Breaking News

Pengurus Barang Ikuti Bimtek Penggunaan Aplikasi SIPKD Modul Aset


MWawasan, Sarolangun~ Puluhan petugas pengurus barang di tiap organisasi Perangkat Daerah (OPD) dalam lingkungan Pemerintah Daerah Kabupaten Sarolangun, Selasa (27/11) kemarin mengikuti Asistensi Bimbingan Tekhnis Penataan Barang Milik Daerah, dengan menggunakan aplikasi Sistim Informasi Pengelolaan Keuangan Daerah (SIPKD) Modul Aset.

SIPKD Merupakan aplikasi terpadu yang dipergunakan sebagai alat bantu Pemerintah Daerah yang digunakan meingkatkan efektifitas implementasi dari berbagai regulasi bidang pengelolaan keuangan daerah yang berdasarkan pada asa efesiensi, ekonomis, efektif, transparan, akuntabel dan auditabel.

Kabid Aset, Idham Chalik, mengatakan aplikasi SIPKD ini juga merupakan salah satu manifestasi aksi nyata fasilitasi dari Kementrian Dalam Negeri kepada Pemerintah Daerah dalam bidang pengelolaan keuangan daerah, dalam rangka penguataan persamaan persepsi sistem dan prosedur pengelolaan keuangan daerah dalam menginterpretasian dan pengimplementasian berbagai peraturan perundang-undanga.

"Dalam dua hari ini kami melaksanakan bimtek bagi seluruh pengurus barang di SKPD dalam rangka melatih atau meningkatkan kemampuan pengurus barang, dalam penginputan data menggunakan aplikadi SIPKD Modul Aset," katanya.

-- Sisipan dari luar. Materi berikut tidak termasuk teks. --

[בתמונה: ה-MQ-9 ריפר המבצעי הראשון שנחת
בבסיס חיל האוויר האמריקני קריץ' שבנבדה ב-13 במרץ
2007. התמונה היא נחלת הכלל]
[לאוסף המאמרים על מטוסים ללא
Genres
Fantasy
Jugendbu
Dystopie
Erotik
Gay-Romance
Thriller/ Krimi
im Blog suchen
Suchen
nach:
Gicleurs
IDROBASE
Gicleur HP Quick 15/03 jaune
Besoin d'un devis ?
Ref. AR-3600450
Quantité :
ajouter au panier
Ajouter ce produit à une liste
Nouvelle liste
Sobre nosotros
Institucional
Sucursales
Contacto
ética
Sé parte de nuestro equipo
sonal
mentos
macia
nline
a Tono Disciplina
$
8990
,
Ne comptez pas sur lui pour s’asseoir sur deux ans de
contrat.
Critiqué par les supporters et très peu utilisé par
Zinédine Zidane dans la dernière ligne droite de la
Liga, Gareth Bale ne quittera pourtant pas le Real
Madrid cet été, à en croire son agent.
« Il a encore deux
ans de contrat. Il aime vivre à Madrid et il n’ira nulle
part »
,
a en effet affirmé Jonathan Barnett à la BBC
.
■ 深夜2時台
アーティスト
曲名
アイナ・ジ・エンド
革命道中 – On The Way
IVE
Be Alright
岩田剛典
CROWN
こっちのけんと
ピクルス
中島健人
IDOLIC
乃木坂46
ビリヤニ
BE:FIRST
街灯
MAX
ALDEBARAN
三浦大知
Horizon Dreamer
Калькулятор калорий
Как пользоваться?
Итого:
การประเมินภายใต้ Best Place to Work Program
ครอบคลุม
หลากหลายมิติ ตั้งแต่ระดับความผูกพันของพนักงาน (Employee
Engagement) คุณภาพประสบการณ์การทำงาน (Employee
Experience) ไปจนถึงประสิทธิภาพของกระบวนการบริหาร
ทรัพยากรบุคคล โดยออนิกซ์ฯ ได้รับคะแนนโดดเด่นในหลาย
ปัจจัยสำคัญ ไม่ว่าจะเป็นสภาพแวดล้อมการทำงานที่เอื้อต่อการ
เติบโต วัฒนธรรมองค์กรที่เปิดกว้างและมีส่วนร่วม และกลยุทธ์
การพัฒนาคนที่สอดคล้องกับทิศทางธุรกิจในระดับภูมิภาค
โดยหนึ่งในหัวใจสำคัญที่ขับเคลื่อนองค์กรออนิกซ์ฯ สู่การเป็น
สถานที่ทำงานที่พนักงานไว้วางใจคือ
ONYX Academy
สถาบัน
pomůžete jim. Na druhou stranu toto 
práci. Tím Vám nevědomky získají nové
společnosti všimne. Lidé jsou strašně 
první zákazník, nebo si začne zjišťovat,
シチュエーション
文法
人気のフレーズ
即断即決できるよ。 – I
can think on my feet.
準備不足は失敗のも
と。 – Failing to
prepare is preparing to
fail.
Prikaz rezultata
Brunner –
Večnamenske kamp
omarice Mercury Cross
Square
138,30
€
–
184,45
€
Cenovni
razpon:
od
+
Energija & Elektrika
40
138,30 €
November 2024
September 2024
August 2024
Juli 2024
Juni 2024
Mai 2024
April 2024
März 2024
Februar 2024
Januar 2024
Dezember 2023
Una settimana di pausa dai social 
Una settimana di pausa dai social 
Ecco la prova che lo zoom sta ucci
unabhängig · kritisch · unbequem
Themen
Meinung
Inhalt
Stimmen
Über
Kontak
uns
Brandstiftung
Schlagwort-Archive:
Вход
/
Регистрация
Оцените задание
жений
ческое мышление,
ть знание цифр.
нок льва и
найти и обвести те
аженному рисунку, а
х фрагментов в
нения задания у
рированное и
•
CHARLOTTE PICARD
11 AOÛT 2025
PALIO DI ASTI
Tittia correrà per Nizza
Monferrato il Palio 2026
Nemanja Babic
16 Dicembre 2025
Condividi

Dalam kegaitan tersebut, katanya, pihaknya mendatangkan Konsultan raja sakti telematika (RST) dari Bekasi, Jawa Barat selaku pemateri yang memberikan pemaparan penggunaan aplikasi SIPKD tersebut. Dimana RST tersebut memang merupakan salah satu pengelolaan keuangan dan aset yang sudah mendapatkan akreditasi Kemendagri.

"Saat ini juga kita pakai aplikasi modul aset, makanya kita lakukan bintek ini, dengan harapan asistensi pengurus barang ini itu bisa mempercepat proses penyelesaian laporan keuangan dan aset 2018, dengan melakukan penginputan data," katanya.

Dalam kegiatan ini, pihaknya menjadwalkan selama dua hari yakni 27 s. d 28 November 2018, dimana dalam satu hari ada 33 orang peserta dengan jumlah total peserta 66 orang dari berbagai instansi OPD, Kecamatan, Puskesmas dan juga Kelurahan.